Assignment:
Reproduce the listing below exactly, except for its pictures.

Data extracts:
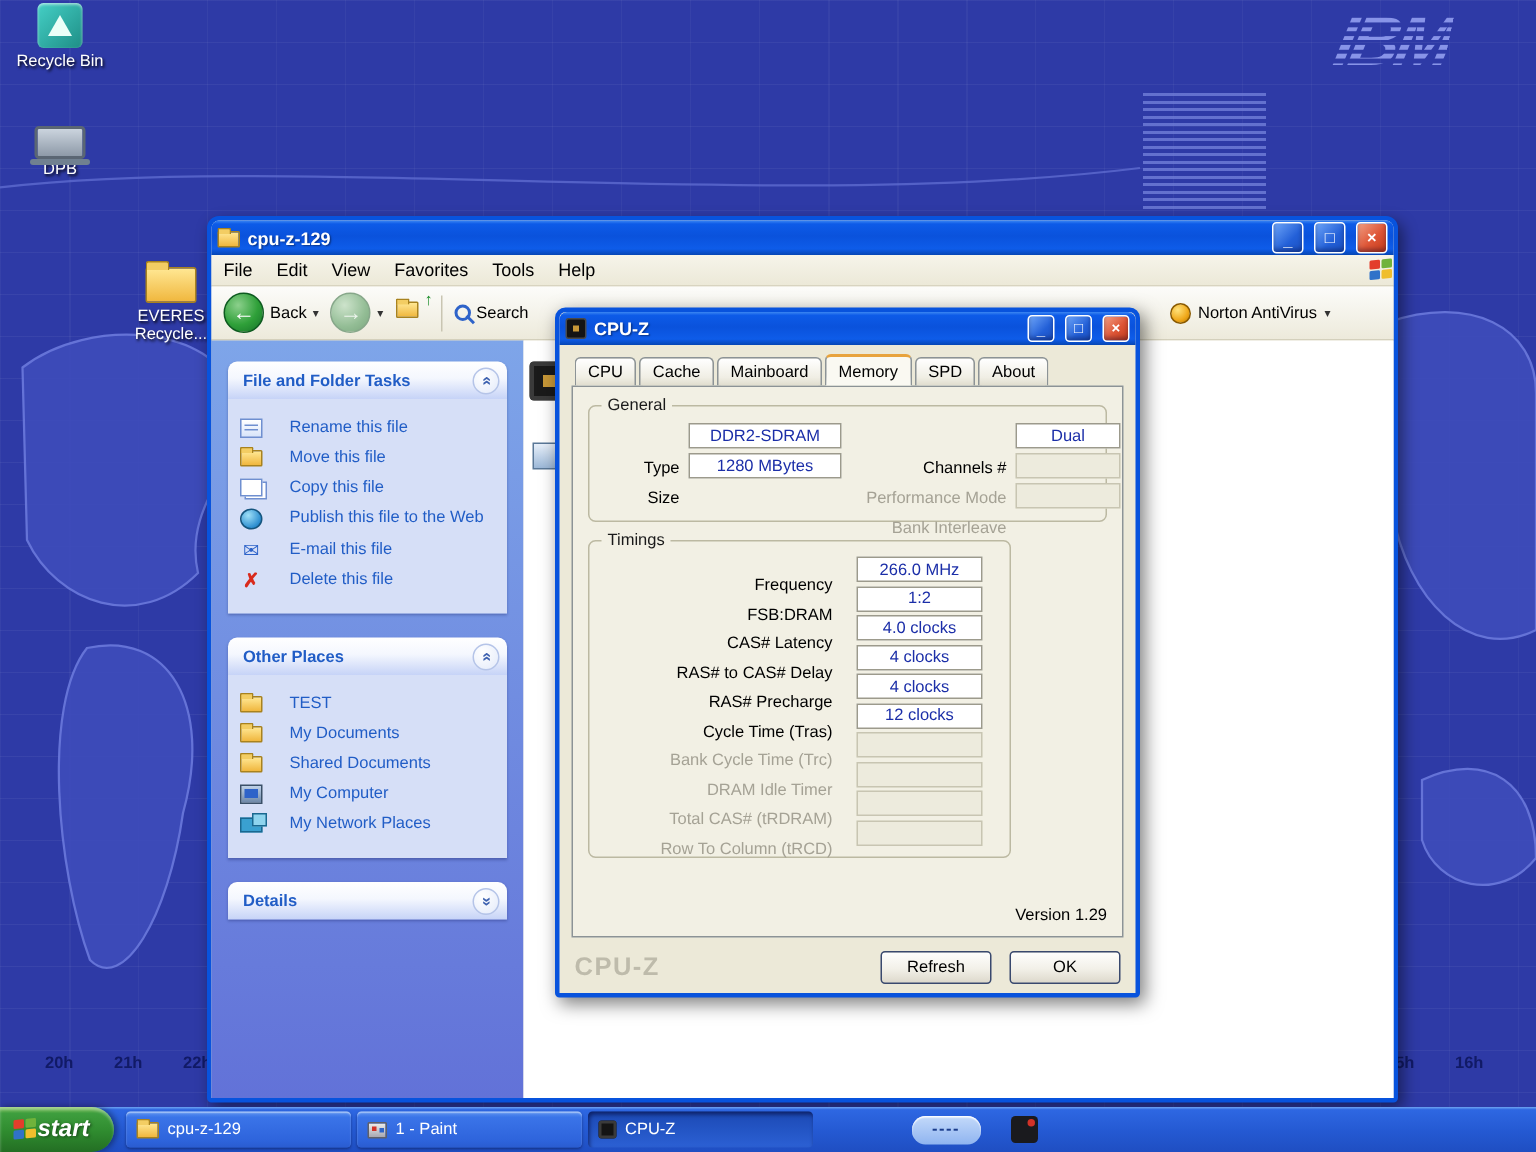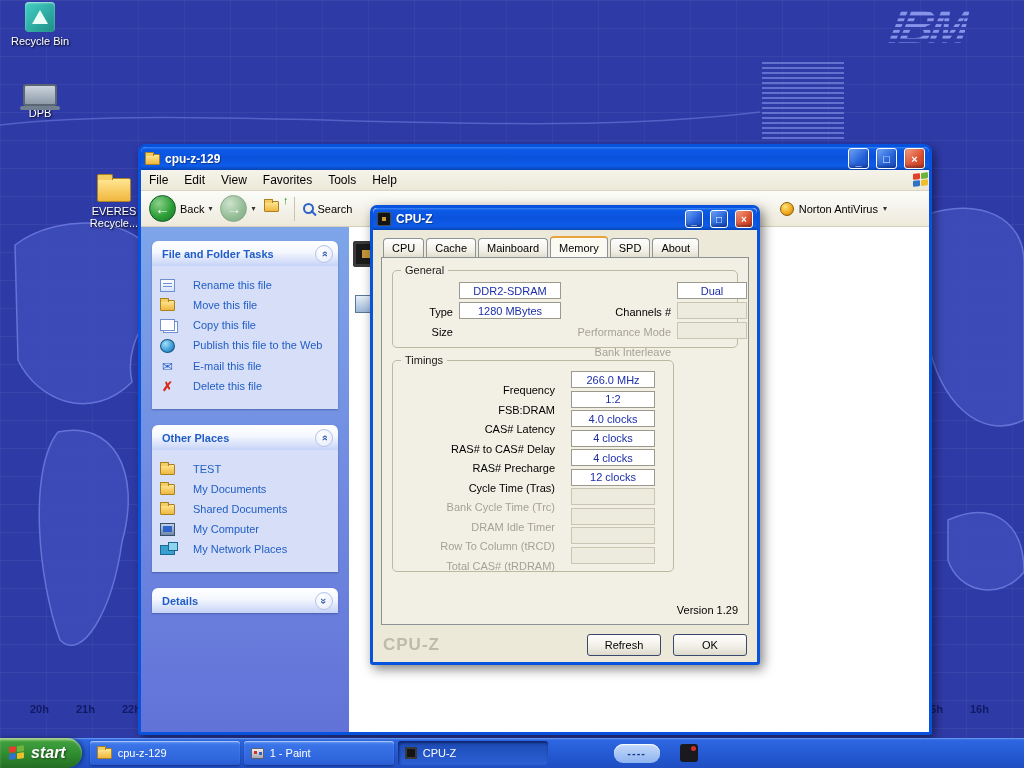--- a/index.html
+++ b/index.html
@@ -156,21 +156,21 @@
   .cbottom { display:flex; align-items:center; margin-top:9px; padding:0 2px; }
   .watermark { flex:1; font-weight:bold; font-size:17px; letter-spacing:1px; color:#BEBBAB; }
   .btn { height:22px; min-width:74px; font-size:11px; font-family:"Liberation Sans",sans-serif;
     background:linear-gradient(180deg,#FEFEFD,#F2F0E8 55%,#DDD9CC); border:1px solid #39496E;
     border-radius:3px; margin-left:12px; cursor:pointer; }
 
   
   #taskbar { position:absolute; left:0; bottom:0; width:1024px; height:30px; z-index:50;
     display:flex; align-items:center;
     background:linear-gradient(180deg,#6FA5F2 0%,#2E67E2 6%,#2459D2 55%,#1F4EC2 100%); }
-  #startbtn { height:30px; display:flex; align-items:center; gap:6px; padding:0 16px 0 9px;
+  #startbtn { height:30px; display:flex; align-items:center; gap:0; padding:0 16px 0 9px;
     border-radius:0 16px 16px 0; color:#fff; font-size:16px; font-weight:bold; font-style:italic;
     text-shadow:1px 1px 2px #1A4A1A; cursor:pointer;
     background:linear-gradient(180deg,#7FBF56 0%,#3E9E3E 14%,#2F8B2F 55%,#236E23 100%);
     box-shadow:2px 0 4px rgba(0,0,0,.4), inset 0 2px 2px rgba(255,255,255,.35); }
   .taskbtns { display:flex; gap:4px; margin-left:8px; }
   .tbtn { width:150px; height:24px; border-radius:3px; display:flex; align-items:center; gap:6px;
     padding:0 7px; color:#fff; font-size:11px; cursor:pointer;
     background:linear-gradient(180deg,#5E95F2 0%,#3A74E8 16%,#2E64DC 80%,#2A5CD0 100%);
     box-shadow:inset 0 1px 1px rgba(255,255,255,.5), 0 1px 2px rgba(0,0,30,.4); }
   .tbtn.active { background:linear-gradient(180deg,#1C49B4 0%,#2456C6 55%,#2C60D4 100%);
@@ -478,27 +478,27 @@
                   <span></span>
                 </div>
             </div>
             <div class="trow">
               <span class="lbl tl dis">DRAM Idle Timer</span>
               <div class="fld tf dis">
                   <span></span>
                 </div>
             </div>
             <div class="trow">
-              <span class="lbl tl dis">Row To Column (tRCD)</span>
+              <span class="lbl tl dis">Total CAS# (tRDRAM)</span>
               <div class="fld tf dis">
                   <span></span>
                 </div>
             </div>
             <div class="trow">
-              <span class="lbl tl dis">Total CAS# (tRDRAM)</span>
+              <span class="lbl tl dis">Row To Column (tRCD)</span>
               <div class="fld tf dis">
                   <span></span>
                 </div>
             </div>
           </div>
         </div>
 
         <span class="version">Version 1.29</span>
       </div>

Exercise response:
--- a/index.html
+++ b/index.html
@@ -156,21 +156,21 @@
   .cbottom { display:flex; align-items:center; margin-top:9px; padding:0 2px; }
   .watermark { flex:1; font-weight:bold; font-size:17px; letter-spacing:1px; color:#BEBBAB; }
   .btn { height:22px; min-width:74px; font-size:11px; font-family:"Liberation Sans",sans-serif;
     background:linear-gradient(180deg,#FEFEFD,#F2F0E8 55%,#DDD9CC); border:1px solid #39496E;
     border-radius:3px; margin-left:12px; cursor:pointer; }
 
   
   #taskbar { position:absolute; left:0; bottom:0; width:1024px; height:30px; z-index:50;
     display:flex; align-items:center;
     background:linear-gradient(180deg,#6FA5F2 0%,#2E67E2 6%,#2459D2 55%,#1F4EC2 100%); }
-  #startbtn { height:30px; display:flex; align-items:center; gap:6px; padding:0 16px 0 9px;
+  #startbtn { height:30px; display:flex; align-items:center; gap:0; padding:0 16px 0 9px;
     border-radius:0 16px 16px 0; color:#fff; font-size:16px; font-weight:bold; font-style:italic;
     text-shadow:1px 1px 2px #1A4A1A; cursor:pointer;
     background:linear-gradient(180deg,#7FBF56 0%,#3E9E3E 14%,#2F8B2F 55%,#236E23 100%);
     box-shadow:2px 0 4px rgba(0,0,0,.4), inset 0 2px 2px rgba(255,255,255,.35); }
   .taskbtns { display:flex; gap:4px; margin-left:8px; }
   .tbtn { width:150px; height:24px; border-radius:3px; display:flex; align-items:center; gap:6px;
     padding:0 7px; color:#fff; font-size:11px; cursor:pointer;
     background:linear-gradient(180deg,#5E95F2 0%,#3A74E8 16%,#2E64DC 80%,#2A5CD0 100%);
     box-shadow:inset 0 1px 1px rgba(255,255,255,.5), 0 1px 2px rgba(0,0,30,.4); }
   .tbtn.active { background:linear-gradient(180deg,#1C49B4 0%,#2456C6 55%,#2C60D4 100%);
@@ -478,27 +478,27 @@
                   <span></span>
                 </div>
             </div>
             <div class="trow">
               <span class="lbl tl dis">DRAM Idle Timer</span>
               <div class="fld tf dis">
                   <span></span>
                 </div>
             </div>
             <div class="trow">
-              <span class="lbl tl dis">Row To Column (tRCD)</span>
+              <span class="lbl tl dis">Total CAS# (tRDRAM)</span>
               <div class="fld tf dis">
                   <span></span>
                 </div>
             </div>
             <div class="trow">
-              <span class="lbl tl dis">Total CAS# (tRDRAM)</span>
+              <span class="lbl tl dis">Row To Column (tRCD)</span>
               <div class="fld tf dis">
                   <span></span>
                 </div>
             </div>
           </div>
         </div>
 
         <span class="version">Version 1.29</span>
       </div>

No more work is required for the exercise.